Görev Özeti:
Aşağıda "Thermometer. Pull the temperature. Like 296.8" içeren satırla "Give: 30.6 mm" içeren satır arasındaki satırları, bu iki satır da dahil olmak üzere, numaralı bir liste olarak verin. Yalnızca bu satırları yazın, boş satırları atlayın.
+-------+
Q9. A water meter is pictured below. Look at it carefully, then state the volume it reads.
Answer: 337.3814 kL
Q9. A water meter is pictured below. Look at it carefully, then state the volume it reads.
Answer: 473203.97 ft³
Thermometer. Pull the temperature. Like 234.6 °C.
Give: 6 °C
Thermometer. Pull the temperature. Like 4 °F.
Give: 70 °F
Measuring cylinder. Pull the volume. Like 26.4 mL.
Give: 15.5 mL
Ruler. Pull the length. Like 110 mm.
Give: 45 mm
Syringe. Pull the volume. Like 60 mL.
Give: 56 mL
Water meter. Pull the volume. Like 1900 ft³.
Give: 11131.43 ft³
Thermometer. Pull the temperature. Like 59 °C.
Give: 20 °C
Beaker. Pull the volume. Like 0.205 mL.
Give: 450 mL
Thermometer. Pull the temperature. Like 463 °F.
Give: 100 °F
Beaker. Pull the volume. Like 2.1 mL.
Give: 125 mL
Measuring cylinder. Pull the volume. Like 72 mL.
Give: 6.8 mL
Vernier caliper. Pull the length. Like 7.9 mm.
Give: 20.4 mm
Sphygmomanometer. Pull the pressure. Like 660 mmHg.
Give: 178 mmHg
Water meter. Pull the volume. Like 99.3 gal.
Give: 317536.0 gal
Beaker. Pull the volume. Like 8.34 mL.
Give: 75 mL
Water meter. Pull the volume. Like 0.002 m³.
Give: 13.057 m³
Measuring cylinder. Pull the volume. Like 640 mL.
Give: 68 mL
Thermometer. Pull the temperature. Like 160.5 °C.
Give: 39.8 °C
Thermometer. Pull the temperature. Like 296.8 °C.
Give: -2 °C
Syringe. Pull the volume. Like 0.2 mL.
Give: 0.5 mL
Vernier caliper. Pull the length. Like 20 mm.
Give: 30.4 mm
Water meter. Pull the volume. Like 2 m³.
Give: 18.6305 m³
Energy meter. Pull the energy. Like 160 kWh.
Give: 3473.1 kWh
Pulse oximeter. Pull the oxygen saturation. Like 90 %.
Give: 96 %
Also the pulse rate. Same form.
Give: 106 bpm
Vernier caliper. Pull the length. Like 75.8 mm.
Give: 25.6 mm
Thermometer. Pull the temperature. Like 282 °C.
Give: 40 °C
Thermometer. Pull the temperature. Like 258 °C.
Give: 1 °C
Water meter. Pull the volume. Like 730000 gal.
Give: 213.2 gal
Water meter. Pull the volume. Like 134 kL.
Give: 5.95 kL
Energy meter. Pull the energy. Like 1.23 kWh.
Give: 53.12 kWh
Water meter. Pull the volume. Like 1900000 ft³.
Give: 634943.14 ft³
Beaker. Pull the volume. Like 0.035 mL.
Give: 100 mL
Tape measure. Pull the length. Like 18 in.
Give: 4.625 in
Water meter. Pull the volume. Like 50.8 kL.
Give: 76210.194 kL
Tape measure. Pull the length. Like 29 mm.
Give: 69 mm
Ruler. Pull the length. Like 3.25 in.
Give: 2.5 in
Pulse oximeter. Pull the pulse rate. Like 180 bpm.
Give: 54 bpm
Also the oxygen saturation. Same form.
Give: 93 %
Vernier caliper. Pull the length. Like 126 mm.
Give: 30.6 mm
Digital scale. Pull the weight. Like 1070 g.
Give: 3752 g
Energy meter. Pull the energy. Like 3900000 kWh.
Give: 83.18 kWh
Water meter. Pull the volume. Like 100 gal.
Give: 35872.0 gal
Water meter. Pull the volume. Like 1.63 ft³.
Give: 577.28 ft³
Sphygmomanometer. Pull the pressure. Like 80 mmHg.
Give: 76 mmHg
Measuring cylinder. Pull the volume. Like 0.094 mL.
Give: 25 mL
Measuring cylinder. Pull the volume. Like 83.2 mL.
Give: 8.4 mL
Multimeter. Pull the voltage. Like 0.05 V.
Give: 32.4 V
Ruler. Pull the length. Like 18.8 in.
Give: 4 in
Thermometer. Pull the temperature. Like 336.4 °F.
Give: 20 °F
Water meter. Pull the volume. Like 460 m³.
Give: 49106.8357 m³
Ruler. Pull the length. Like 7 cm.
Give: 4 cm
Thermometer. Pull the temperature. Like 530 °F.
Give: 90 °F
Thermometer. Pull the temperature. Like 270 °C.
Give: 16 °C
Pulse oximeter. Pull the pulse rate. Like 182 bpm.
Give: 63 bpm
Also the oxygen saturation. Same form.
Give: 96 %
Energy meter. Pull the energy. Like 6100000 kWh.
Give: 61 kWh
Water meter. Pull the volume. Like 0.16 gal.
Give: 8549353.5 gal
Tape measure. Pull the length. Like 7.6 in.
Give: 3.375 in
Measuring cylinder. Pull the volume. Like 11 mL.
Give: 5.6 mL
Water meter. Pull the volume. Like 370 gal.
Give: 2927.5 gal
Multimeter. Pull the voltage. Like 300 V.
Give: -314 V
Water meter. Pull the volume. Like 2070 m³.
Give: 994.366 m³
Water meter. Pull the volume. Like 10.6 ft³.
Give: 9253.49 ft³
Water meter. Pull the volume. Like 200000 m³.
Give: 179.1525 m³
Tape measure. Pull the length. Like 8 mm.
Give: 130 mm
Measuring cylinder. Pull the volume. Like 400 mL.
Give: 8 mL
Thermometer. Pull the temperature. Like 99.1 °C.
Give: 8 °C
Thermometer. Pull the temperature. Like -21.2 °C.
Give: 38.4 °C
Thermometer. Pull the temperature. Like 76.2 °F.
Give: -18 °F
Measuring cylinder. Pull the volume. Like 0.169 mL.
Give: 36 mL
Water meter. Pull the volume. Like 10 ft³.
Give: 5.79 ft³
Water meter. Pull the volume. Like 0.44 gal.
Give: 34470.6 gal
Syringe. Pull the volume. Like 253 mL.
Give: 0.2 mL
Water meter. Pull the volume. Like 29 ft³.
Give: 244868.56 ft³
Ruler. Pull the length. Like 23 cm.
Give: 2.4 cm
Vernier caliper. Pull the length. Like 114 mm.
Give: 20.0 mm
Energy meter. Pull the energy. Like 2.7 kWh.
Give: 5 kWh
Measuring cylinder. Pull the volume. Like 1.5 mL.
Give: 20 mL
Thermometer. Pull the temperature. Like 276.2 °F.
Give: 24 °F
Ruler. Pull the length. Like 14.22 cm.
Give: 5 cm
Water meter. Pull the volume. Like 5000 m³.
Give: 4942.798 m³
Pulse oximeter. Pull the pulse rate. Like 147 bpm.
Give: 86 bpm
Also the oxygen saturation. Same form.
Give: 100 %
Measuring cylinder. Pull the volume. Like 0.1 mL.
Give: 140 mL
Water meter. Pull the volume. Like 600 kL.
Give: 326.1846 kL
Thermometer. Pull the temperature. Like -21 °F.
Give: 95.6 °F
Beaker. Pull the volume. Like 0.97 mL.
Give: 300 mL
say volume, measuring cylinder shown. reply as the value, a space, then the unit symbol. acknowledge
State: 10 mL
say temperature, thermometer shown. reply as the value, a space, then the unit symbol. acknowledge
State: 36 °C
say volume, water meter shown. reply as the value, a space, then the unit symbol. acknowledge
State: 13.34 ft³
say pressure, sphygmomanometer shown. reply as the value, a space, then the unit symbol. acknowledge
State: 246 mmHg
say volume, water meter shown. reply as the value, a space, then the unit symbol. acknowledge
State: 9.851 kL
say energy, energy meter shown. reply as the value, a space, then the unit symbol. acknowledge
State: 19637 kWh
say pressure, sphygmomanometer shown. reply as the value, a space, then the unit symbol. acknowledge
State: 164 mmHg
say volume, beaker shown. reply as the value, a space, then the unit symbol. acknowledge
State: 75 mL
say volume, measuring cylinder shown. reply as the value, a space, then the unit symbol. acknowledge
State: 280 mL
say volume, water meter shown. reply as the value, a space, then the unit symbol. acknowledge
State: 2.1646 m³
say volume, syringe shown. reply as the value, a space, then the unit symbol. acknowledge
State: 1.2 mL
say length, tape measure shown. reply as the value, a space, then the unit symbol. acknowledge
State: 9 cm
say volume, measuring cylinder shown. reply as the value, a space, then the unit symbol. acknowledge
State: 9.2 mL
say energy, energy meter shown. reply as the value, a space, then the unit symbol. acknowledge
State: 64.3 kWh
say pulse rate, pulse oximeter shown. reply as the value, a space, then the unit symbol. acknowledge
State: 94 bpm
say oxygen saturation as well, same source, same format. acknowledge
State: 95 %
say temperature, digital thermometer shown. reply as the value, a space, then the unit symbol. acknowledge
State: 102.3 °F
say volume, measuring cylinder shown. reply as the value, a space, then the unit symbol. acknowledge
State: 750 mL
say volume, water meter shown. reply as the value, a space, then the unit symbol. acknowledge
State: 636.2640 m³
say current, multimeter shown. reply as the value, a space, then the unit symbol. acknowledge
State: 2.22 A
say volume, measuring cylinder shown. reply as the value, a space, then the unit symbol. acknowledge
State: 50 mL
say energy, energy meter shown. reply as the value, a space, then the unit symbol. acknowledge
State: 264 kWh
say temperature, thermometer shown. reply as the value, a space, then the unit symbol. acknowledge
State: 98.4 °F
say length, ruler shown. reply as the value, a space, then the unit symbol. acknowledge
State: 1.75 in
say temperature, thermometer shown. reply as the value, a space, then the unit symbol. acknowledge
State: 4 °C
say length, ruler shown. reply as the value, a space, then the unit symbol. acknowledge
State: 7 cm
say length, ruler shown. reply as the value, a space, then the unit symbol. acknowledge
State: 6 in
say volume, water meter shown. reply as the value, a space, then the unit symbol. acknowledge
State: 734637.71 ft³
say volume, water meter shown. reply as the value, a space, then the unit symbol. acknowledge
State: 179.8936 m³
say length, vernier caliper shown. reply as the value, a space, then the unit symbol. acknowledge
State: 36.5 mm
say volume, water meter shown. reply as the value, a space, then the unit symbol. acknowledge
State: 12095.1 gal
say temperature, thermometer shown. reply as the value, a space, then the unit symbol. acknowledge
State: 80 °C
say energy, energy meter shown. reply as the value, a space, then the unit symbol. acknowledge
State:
+-------+
Cevap Kutusu:
1. Thermometer. Pull the temperature. Like 296.8 °C.
2. Give: -2 °C
3. Syringe. Pull the volume. Like 0.2 mL.
4. Give: 0.5 mL
5. Vernier caliper. Pull the length. Like 20 mm.
6. Give: 30.4 mm
7. Water meter. Pull the volume. Like 2 m³.
8. Give: 18.6305 m³
9. Energy meter. Pull the energy. Like 160 kWh.
10. Give: 3473.1 kWh
11. Pulse oximeter. Pull the oxygen saturation. Like 90 %.
12. Give: 96 %
13. Also the pulse rate. Same form.
14. Give: 106 bpm
15. Vernier caliper. Pull the length. Like 75.8 mm.
16. Give: 25.6 mm
17. Thermometer. Pull the temperature. Like 282 °C.
18. Give: 40 °C
19. Thermometer. Pull the temperature. Like 258 °C.
20. Give: 1 °C
21. Water meter. Pull the volume. Like 730000 gal.
22. Give: 213.2 gal
23. Water meter. Pull the volume. Like 134 kL.
24. Give: 5.95 kL
25. Energy meter. Pull the energy. Like 1.23 kWh.
26. Give: 53.12 kWh
27. Water meter. Pull the volume. Like 1900000 ft³.
28. Give: 634943.14 ft³
29. Beaker. Pull the volume. Like 0.035 mL.
30. Give: 100 mL
31. Tape measure. Pull the length. Like 18 in.
32. Give: 4.625 in
33. Water meter. Pull the volume. Like 50.8 kL.
34. Give: 76210.194 kL
35. Tape measure. Pull the length. Like 29 mm.
36. Give: 69 mm
37. Ruler. Pull the length. Like 3.25 in.
38. Give: 2.5 in
39. Pulse oximeter. Pull the pulse rate. Like 180 bpm.
40. Give: 54 bpm
41. Also the oxygen saturation. Same form.
42. Give: 93 %
43. Vernier caliper. Pull the length. Like 126 mm.
44. Give: 30.6 mm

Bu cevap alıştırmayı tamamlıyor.